WHAT YOU NEED TO DO - Each entry below is to be returned exactly, with any pictures left out.

SUPPLIED DATA -
_____

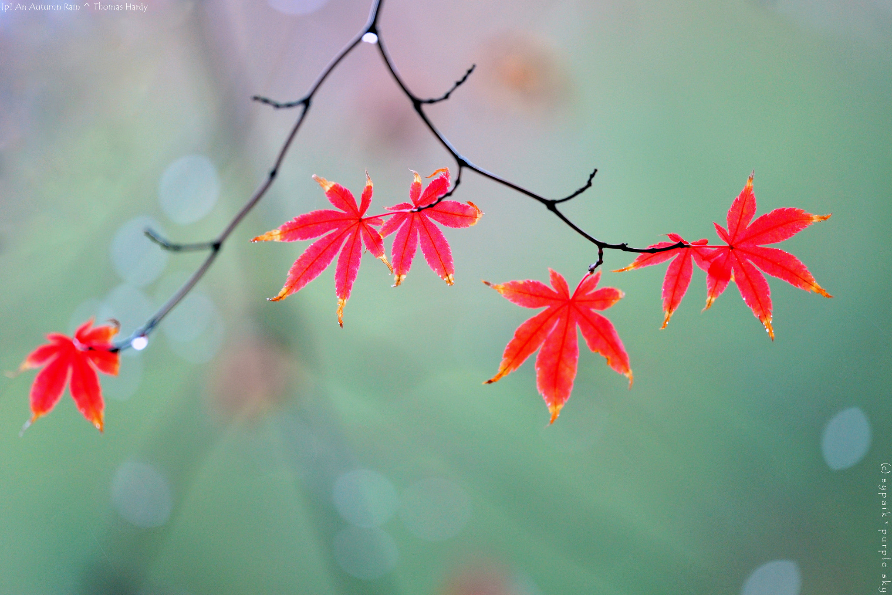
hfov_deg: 6.9
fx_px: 7434
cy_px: 298
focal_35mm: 300
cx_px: 446
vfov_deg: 4.6
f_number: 4
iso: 1000
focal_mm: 300
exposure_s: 1/30
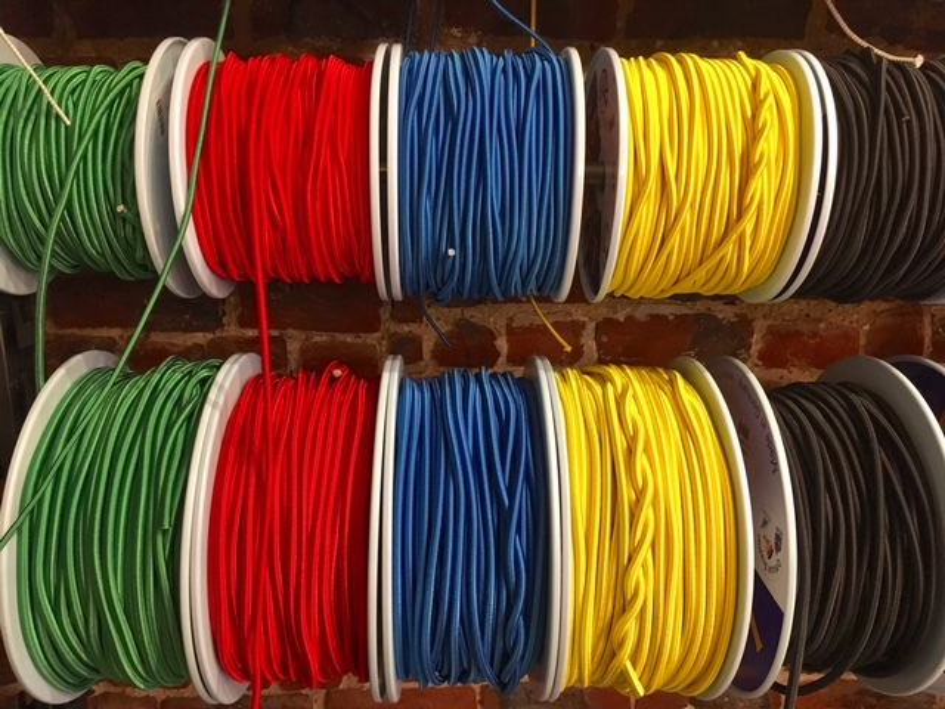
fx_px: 792
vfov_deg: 48.2
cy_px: 354
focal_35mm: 29
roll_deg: -1.2
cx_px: 472
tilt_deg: -14.0
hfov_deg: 61.7
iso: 200
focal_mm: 4.15
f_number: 2.2
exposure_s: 1/17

_____

EXERCISE SOLUTION -
hfov_deg: 6.9
fx_px: 7434
cy_px: 298
focal_35mm: 300
cx_px: 446
vfov_deg: 4.6
f_number: 4
iso: 1000
focal_mm: 300
exposure_s: 1/30
fx_px: 792
vfov_deg: 48.2
cy_px: 354
focal_35mm: 29
roll_deg: -1.2
cx_px: 472
tilt_deg: -14.0
hfov_deg: 61.7
iso: 200
focal_mm: 4.15
f_number: 2.2
exposure_s: 1/17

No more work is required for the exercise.